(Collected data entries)
——
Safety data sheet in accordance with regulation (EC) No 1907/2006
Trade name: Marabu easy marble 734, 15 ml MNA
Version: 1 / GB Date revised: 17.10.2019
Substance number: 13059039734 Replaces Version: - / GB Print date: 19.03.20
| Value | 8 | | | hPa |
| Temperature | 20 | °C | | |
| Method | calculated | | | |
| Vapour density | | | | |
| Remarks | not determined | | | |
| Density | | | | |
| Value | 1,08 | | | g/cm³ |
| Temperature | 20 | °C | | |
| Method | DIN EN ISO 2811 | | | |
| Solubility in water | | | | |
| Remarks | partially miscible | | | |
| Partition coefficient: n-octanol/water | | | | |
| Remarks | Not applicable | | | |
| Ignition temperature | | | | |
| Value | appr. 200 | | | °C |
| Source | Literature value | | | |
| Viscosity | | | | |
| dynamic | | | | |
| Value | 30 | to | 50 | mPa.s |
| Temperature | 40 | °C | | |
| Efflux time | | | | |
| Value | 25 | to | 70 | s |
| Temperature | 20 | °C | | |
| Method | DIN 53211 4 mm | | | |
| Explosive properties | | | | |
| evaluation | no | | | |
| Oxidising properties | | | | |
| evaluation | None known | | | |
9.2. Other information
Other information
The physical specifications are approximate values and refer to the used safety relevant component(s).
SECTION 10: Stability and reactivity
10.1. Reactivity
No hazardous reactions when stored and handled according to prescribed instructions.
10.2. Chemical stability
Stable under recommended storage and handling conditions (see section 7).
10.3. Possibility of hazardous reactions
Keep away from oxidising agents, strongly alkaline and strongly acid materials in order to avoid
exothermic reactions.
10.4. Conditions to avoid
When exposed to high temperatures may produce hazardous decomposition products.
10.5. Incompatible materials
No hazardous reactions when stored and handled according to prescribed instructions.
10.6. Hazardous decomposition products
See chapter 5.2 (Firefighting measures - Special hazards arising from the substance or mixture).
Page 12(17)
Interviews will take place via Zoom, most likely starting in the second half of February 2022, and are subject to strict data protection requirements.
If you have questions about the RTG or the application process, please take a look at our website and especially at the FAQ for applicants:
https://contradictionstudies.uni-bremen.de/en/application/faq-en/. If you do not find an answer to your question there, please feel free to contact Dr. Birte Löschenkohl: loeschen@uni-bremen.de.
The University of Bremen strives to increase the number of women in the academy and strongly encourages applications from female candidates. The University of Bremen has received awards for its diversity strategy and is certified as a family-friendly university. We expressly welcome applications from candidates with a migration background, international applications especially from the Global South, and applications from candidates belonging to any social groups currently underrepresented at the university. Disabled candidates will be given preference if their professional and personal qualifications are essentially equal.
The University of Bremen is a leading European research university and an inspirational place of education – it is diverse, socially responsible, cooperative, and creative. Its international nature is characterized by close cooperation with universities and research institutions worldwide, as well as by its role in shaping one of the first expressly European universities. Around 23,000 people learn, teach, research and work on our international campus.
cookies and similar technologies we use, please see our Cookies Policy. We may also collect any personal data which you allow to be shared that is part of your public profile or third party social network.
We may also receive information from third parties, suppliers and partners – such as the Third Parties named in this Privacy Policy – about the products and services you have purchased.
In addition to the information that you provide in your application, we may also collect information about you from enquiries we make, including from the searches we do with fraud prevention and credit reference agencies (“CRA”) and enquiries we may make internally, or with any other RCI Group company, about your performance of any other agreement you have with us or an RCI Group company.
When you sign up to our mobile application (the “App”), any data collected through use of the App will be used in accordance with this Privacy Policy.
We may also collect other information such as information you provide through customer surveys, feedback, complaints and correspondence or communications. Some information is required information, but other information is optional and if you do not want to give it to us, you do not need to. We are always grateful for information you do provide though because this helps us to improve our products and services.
——
The full set of entries must be printed again without any alteration.

Safety data sheet in accordance with regulation (EC) No 1907/2006
Trade name: Marabu easy marble 734, 15 ml MNA
Version: 1 / GB Date revised: 17.10.2019
Substance number: 13059039734 Replaces Version: - / GB Print date: 19.03.20
| Value | 8 | | | hPa |
| Temperature | 20 | °C | | |
| Method | calculated | | | |
| Vapour density | | | | |
| Remarks | not determined | | | |
| Density | | | | |
| Value | 1,08 | | | g/cm³ |
| Temperature | 20 | °C | | |
| Method | DIN EN ISO 2811 | | | |
| Solubility in water | | | | |
| Remarks | partially miscible | | | |
| Partition coefficient: n-octanol/water | | | | |
| Remarks | Not applicable | | | |
| Ignition temperature | | | | |
| Value | appr. 200 | | | °C |
| Source | Literature value | | | |
| Viscosity | | | | |
| dynamic | | | | |
| Value | 30 | to | 50 | mPa.s |
| Temperature | 40 | °C | | |
| Efflux time | | | | |
| Value | 25 | to | 70 | s |
| Temperature | 20 | °C | | |
| Method | DIN 53211 4 mm | | | |
| Explosive properties | | | | |
| evaluation | no | | | |
| Oxidising properties | | | | |
| evaluation | None known | | | |
9.2. Other information
Other information
The physical specifications are approximate values and refer to the used safety relevant component(s).
SECTION 10: Stability and reactivity
10.1. Reactivity
No hazardous reactions when stored and handled according to prescribed instructions.
10.2. Chemical stability
Stable under recommended storage and handling conditions (see section 7).
10.3. Possibility of hazardous reactions
Keep away from oxidising agents, strongly alkaline and strongly acid materials in order to avoid
exothermic reactions.
10.4. Conditions to avoid
When exposed to high temperatures may produce hazardous decomposition products.
10.5. Incompatible materials
No hazardous reactions when stored and handled according to prescribed instructions.
10.6. Hazardous decomposition products
See chapter 5.2 (Firefighting measures - Special hazards arising from the substance or mixture).
Page 12(17)
Interviews will take place via Zoom, most likely starting in the second half of February 2022, and are subject to strict data protection requirements.
If you have questions about the RTG or the application process, please take a look at our website and especially at the FAQ for applicants:
https://contradictionstudies.uni-bremen.de/en/application/faq-en/. If you do not find an answer to your question there, please feel free to contact Dr. Birte Löschenkohl: loeschen@uni-bremen.de.
The University of Bremen strives to increase the number of women in the academy and strongly encourages applications from female candidates. The University of Bremen has received awards for its diversity strategy and is certified as a family-friendly university. We expressly welcome applications from candidates with a migration background, international applications especially from the Global South, and applications from candidates belonging to any social groups currently underrepresented at the university. Disabled candidates will be given preference if their professional and personal qualifications are essentially equal.
The University of Bremen is a leading European research university and an inspirational place of education – it is diverse, socially responsible, cooperative, and creative. Its international nature is characterized by close cooperation with universities and research institutions worldwide, as well as by its role in shaping one of the first expressly European universities. Around 23,000 people learn, teach, research and work on our international campus.
cookies and similar technologies we use, please see our Cookies Policy. We may also collect any personal data which you allow to be shared that is part of your public profile or third party social network.
We may also receive information from third parties, suppliers and partners – such as the Third Parties named in this Privacy Policy – about the products and services you have purchased.
In addition to the information that you provide in your application, we may also collect information about you from enquiries we make, including from the searches we do with fraud prevention and credit reference agencies (“CRA”) and enquiries we may make internally, or with any other RCI Group company, about your performance of any other agreement you have with us or an RCI Group company.
When you sign up to our mobile application (the “App”), any data collected through use of the App will be used in accordance with this Privacy Policy.
We may also collect other information such as information you provide through customer surveys, feedback, complaints and correspondence or communications. Some information is required information, but other information is optional and if you do not want to give it to us, you do not need to. We are always grateful for information you do provide though because this helps us to improve our products and services.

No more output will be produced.